■ **EXERCISE BRIEF**: Return each line of the material below that contains the string "deposit", copied in full.

■ **INPUT FOR THIS TASK**:
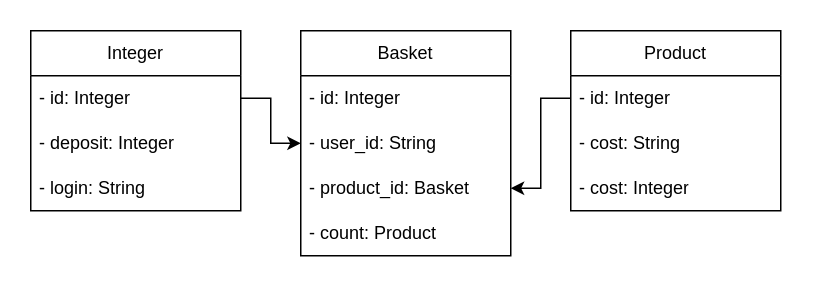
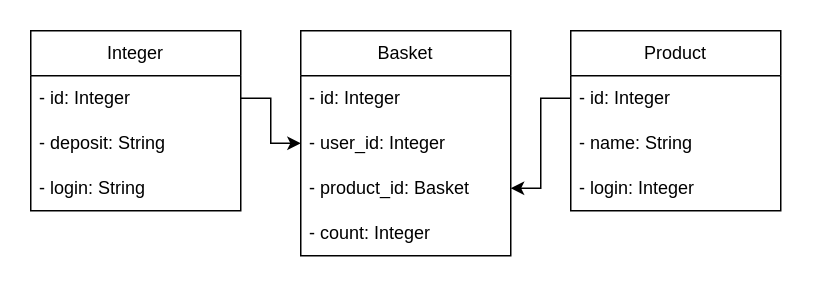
  <mxCell id="0" />
  <mxCell id="1" parent="0" />
  <mxCell id="2" value="Product" style="swimlane;fontStyle=0;childLayout=stackLayout;horizontal=1;startSize=30;horizontalStack=0;resizeParent=1;resizeParentMax=0;resizeLast=0;collapsible=1;marginBottom=0;whiteSpace=wrap;html=1;" vertex="1" parent="1"><mxGeometry x="380" y="20" width="140" height="120" as="geometry" /></mxCell>
  <mxCell id="3" value="- id: Integer&lt;span style=&quot;white-space: pre;&quot;&gt;&#09;&lt;/span&gt;" style="text;strokeColor=none;fillColor=none;align=left;verticalAlign=middle;spacingLeft=4;spacingRight=4;overflow=hidden;points=[[0,0.5],[1,0.5]];portConstraint=eastwest;rotatable=0;whiteSpace=wrap;html=1;" vertex="1" parent="2"><mxGeometry y="30" width="140" height="30" as="geometry" /></mxCell>
- <mxCell id="4" value="- cost: String" style="text;strokeColor=none;fillColor=none;align=left;verticalAlign=middle;spacingLeft=4;spacingRight=4;overflow=hidden;points=[[0,0.5],[1,0.5]];portConstraint=eastwest;rotatable=0;whiteSpace=wrap;html=1;" vertex="1" parent="2"><mxGeometry y="60" width="140" height="30" as="geometry" /></mxCell>
- <mxCell id="5" value="- cost: Integer" style="text;strokeColor=none;fillColor=none;align=left;verticalAlign=middle;spacingLeft=4;spacingRight=4;overflow=hidden;points=[[0,0.5],[1,0.5]];portConstraint=eastwest;rotatable=0;whiteSpace=wrap;html=1;" vertex="1" parent="2"><mxGeometry y="90" width="140" height="30" as="geometry" /></mxCell>
+ <mxCell id="4" value="- name: String" style="text;strokeColor=none;fillColor=none;align=left;verticalAlign=middle;spacingLeft=4;spacingRight=4;overflow=hidden;points=[[0,0.5],[1,0.5]];portConstraint=eastwest;rotatable=0;whiteSpace=wrap;html=1;" vertex="1" parent="2"><mxGeometry y="60" width="140" height="30" as="geometry" /></mxCell>
+ <mxCell id="5" value="- login: Integer" style="text;strokeColor=none;fillColor=none;align=left;verticalAlign=middle;spacingLeft=4;spacingRight=4;overflow=hidden;points=[[0,0.5],[1,0.5]];portConstraint=eastwest;rotatable=0;whiteSpace=wrap;html=1;" vertex="1" parent="2"><mxGeometry y="90" width="140" height="30" as="geometry" /></mxCell>
  <mxCell id="6" value="Integer" style="swimlane;fontStyle=0;childLayout=stackLayout;horizontal=1;startSize=30;horizontalStack=0;resizeParent=1;resizeParentMax=0;resizeLast=0;collapsible=1;marginBottom=0;whiteSpace=wrap;html=1;" vertex="1" parent="1"><mxGeometry x="20" y="20" width="140" height="120" as="geometry" /></mxCell>
  <mxCell id="7" value="&lt;div&gt;- id: Integer&lt;/div&gt;" style="text;strokeColor=none;fillColor=none;align=left;verticalAlign=middle;spacingLeft=4;spacingRight=4;overflow=hidden;points=[[0,0.5],[1,0.5]];portConstraint=eastwest;rotatable=0;whiteSpace=wrap;html=1;" vertex="1" parent="6"><mxGeometry y="30" width="140" height="30" as="geometry" /></mxCell>
- <mxCell id="8" value="&lt;div&gt;- deposit: Integer&lt;/div&gt;" style="text;strokeColor=none;fillColor=none;align=left;verticalAlign=middle;spacingLeft=4;spacingRight=4;overflow=hidden;points=[[0,0.5],[1,0.5]];portConstraint=eastwest;rotatable=0;whiteSpace=wrap;html=1;" vertex="1" parent="6"><mxGeometry y="60" width="140" height="30" as="geometry" /></mxCell>
+ <mxCell id="8" value="&lt;div&gt;- deposit: String&lt;/div&gt;" style="text;strokeColor=none;fillColor=none;align=left;verticalAlign=middle;spacingLeft=4;spacingRight=4;overflow=hidden;points=[[0,0.5],[1,0.5]];portConstraint=eastwest;rotatable=0;whiteSpace=wrap;html=1;" vertex="1" parent="6"><mxGeometry y="60" width="140" height="30" as="geometry" /></mxCell>
  <mxCell id="9" value="&lt;div&gt;- login: String&lt;/div&gt;" style="text;strokeColor=none;fillColor=none;align=left;verticalAlign=middle;spacingLeft=4;spacingRight=4;overflow=hidden;points=[[0,0.5],[1,0.5]];portConstraint=eastwest;rotatable=0;whiteSpace=wrap;html=1;" vertex="1" parent="6"><mxGeometry y="90" width="140" height="30" as="geometry" /></mxCell>
  <mxCell id="10" value="Basket" style="swimlane;fontStyle=0;childLayout=stackLayout;horizontal=1;startSize=30;horizontalStack=0;resizeParent=1;resizeParentMax=0;resizeLast=0;collapsible=1;marginBottom=0;whiteSpace=wrap;html=1;" vertex="1" parent="1"><mxGeometry x="200" y="20" width="140" height="150" as="geometry" /></mxCell>
  <mxCell id="11" value="- id: Integer" style="text;strokeColor=none;fillColor=none;align=left;verticalAlign=middle;spacingLeft=4;spacingRight=4;overflow=hidden;points=[[0,0.5],[1,0.5]];portConstraint=eastwest;rotatable=0;whiteSpace=wrap;html=1;" vertex="1" parent="10"><mxGeometry y="30" width="140" height="30" as="geometry" /></mxCell>
- <mxCell id="12" value="&lt;div&gt;- user_id: String&lt;/div&gt;" style="text;strokeColor=none;fillColor=none;align=left;verticalAlign=middle;spacingLeft=4;spacingRight=4;overflow=hidden;points=[[0,0.5],[1,0.5]];portConstraint=eastwest;rotatable=0;whiteSpace=wrap;html=1;" vertex="1" parent="10"><mxGeometry y="60" width="140" height="30" as="geometry" /></mxCell>
+ <mxCell id="12" value="&lt;div&gt;- user_id: Integer&lt;/div&gt;" style="text;strokeColor=none;fillColor=none;align=left;verticalAlign=middle;spacingLeft=4;spacingRight=4;overflow=hidden;points=[[0,0.5],[1,0.5]];portConstraint=eastwest;rotatable=0;whiteSpace=wrap;html=1;" vertex="1" parent="10"><mxGeometry y="60" width="140" height="30" as="geometry" /></mxCell>
  <mxCell id="13" value="&lt;div&gt;- product_id: Basket&lt;/div&gt;" style="text;strokeColor=none;fillColor=none;align=left;verticalAlign=middle;spacingLeft=4;spacingRight=4;overflow=hidden;points=[[0,0.5],[1,0.5]];portConstraint=eastwest;rotatable=0;whiteSpace=wrap;html=1;" vertex="1" parent="10"><mxGeometry y="90" width="140" height="30" as="geometry" /></mxCell>
- <mxCell id="14" value="- count: Product" style="text;strokeColor=none;fillColor=none;align=left;verticalAlign=middle;spacingLeft=4;spacingRight=4;overflow=hidden;points=[[0,0.5],[1,0.5]];portConstraint=eastwest;rotatable=0;whiteSpace=wrap;html=1;" vertex="1" parent="10"><mxGeometry y="120" width="140" height="30" as="geometry" /></mxCell>
+ <mxCell id="14" value="- count: Integer" style="text;strokeColor=none;fillColor=none;align=left;verticalAlign=middle;spacingLeft=4;spacingRight=4;overflow=hidden;points=[[0,0.5],[1,0.5]];portConstraint=eastwest;rotatable=0;whiteSpace=wrap;html=1;" vertex="1" parent="10"><mxGeometry y="120" width="140" height="30" as="geometry" /></mxCell>
  <mxCell id="15" style="edgeStyle=orthogonalEdgeStyle;rounded=0;orthogonalLoop=1;jettySize=auto;html=1;exitX=1;exitY=0.5;exitDx=0;exitDy=0;" edge="1" parent="1" source="7" target="12"><mxGeometry relative="1" as="geometry" /></mxCell>
  <mxCell id="16" style="edgeStyle=orthogonalEdgeStyle;rounded=0;orthogonalLoop=1;jettySize=auto;html=1;exitX=0;exitY=0.5;exitDx=0;exitDy=0;entryX=1;entryY=0.5;entryDx=0;entryDy=0;" edge="1" parent="1" source="3" target="13"><mxGeometry relative="1" as="geometry" /></mxCell>
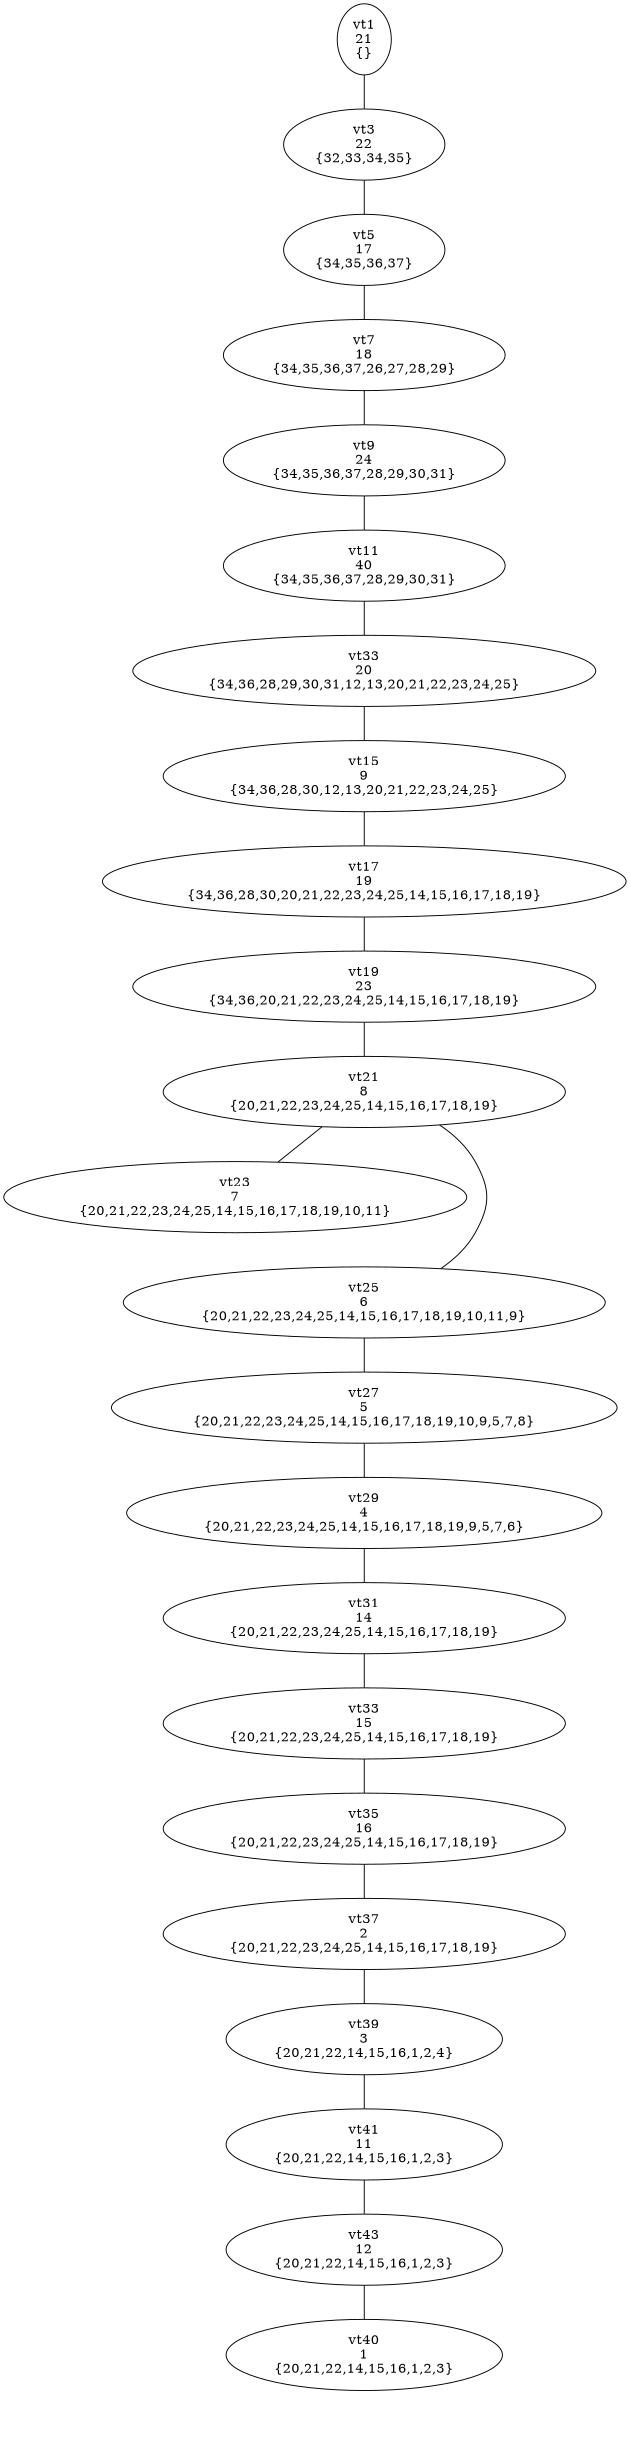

■ **ANSWER TO THE TASK**:
- <mxCell id="8" value="&lt;div&gt;- deposit: Integer&lt;/div&gt;" style="text;strokeColor=none;fillColor=none;align=left;verticalAlign=middle;spacingLeft=4;spacingRight=4;overflow=hidden;points=[[0,0.5],[1,0.5]];portConstraint=eastwest;rotatable=0;whiteSpace=wrap;html=1;" vertex="1" parent="6"><mxGeometry y="60" width="140" height="30" as="geometry" /></mxCell>
+ <mxCell id="8" value="&lt;div&gt;- deposit: String&lt;/div&gt;" style="text;strokeColor=none;fillColor=none;align=left;verticalAlign=middle;spacingLeft=4;spacingRight=4;overflow=hidden;points=[[0,0.5],[1,0.5]];portConstraint=eastwest;rotatable=0;whiteSpace=wrap;html=1;" vertex="1" parent="6"><mxGeometry y="60" width="140" height="30" as="geometry" /></mxCell>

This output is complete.